▸ **WHAT THE TASK REQUIRES**:
Among the records below, which lines contain the string "Assens"? Report them.

Extracted page text data:
*** Begin section ***

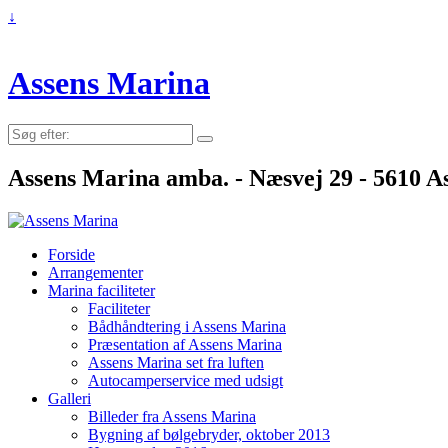
↓
Assens Marina
Søg
efter:
Assens Marina amba. - Næsvej 29 - 5610 As
Forside
Arrangementer
Marina faciliteter
Faciliteter
Bådhåndtering i Assens Marina
Præsentation af Assens Marina
Assens Marina set fra luften
Autocamperservice med udsigt
Galleri
Billeder fra Assens Marina
Bygning af bølgebryder, oktober 2013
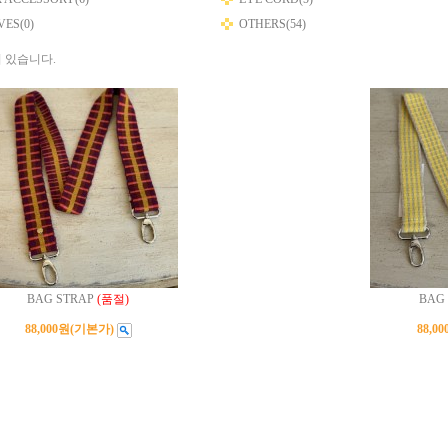
ES(0)
OTHERS(54)
 있습니다.
BAG STRAP
(품절)
BAG
88,000원
(기본가)
88,0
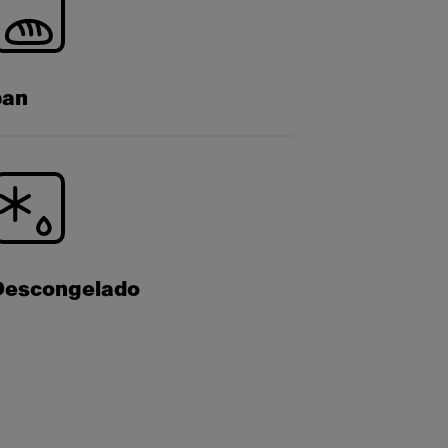
pan
Descongelado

*** End section ***

▸ **THE COMPLETED TASK**:
Assens Marina
Assens Marina amba. - Næsvej 29 - 5610 As
Bådhåndtering i Assens Marina
Præsentation af Assens Marina
Assens Marina set fra luften
Billeder fra Assens Marina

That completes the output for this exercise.